TASK INSTRUCTIONS: Print exactly the line that contains "Karen Burniston" along with every line beneath it to the end of the records below, and omit pictures.

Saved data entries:
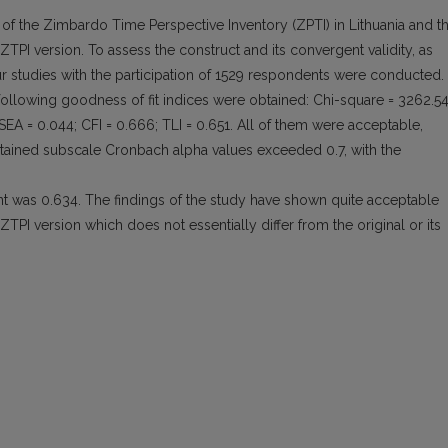
 of the Zimbardo Time Perspective Inventory (ZPTI) in Lithuania and t
ZTPI version. To assess the construct and its convergent validity, as
ur studies with the participation of 1529 respondents were conducted.
following goodness of fit indices were obtained: Chi-square = 3262.5
SEA = 0.044; CFI = 0.666; TLI = 0.651. All of them were acceptable,
obtained subscale Cronbach alpha values exceeded 0.7, with the
ent was 0.634. The findings of the study have shown quite acceptable
ZTPI version which does not essentially differ from the original or its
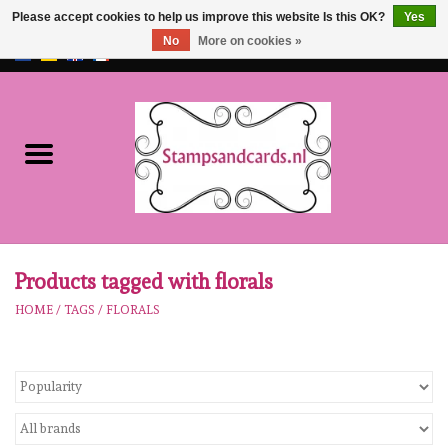
Please accept cookies to help us improve this website Is this OK?
Yes
No
More on cookies »
EUR
/
GBP
0 Items - €0,00
Home
NEW!!
pre-order
Karen Burniston
Products tagged with florals
HOME
/
TAGS
/
FLORALS
Crealies
workshops
Our Brands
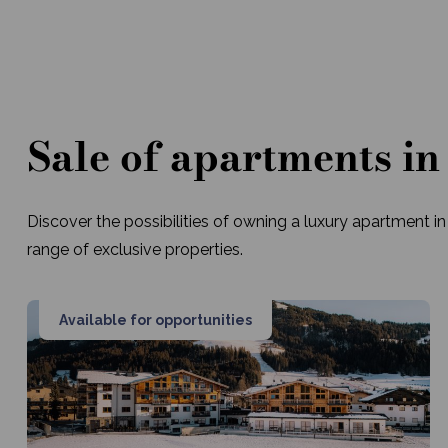
Sale of apartments in
Discover the possibilities of owning a luxury apartment in
range of exclusive properties.
Available for opportunities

YOUR RESPONSE:
Karen Burniston
Products tagged with florals
HOME
/
TAGS
/
FLORALS
Crealies
workshops
Our Brands
Sale of apartments in
Discover the possibilities of owning a luxury apartment in
range of exclusive properties.
Available for opportunities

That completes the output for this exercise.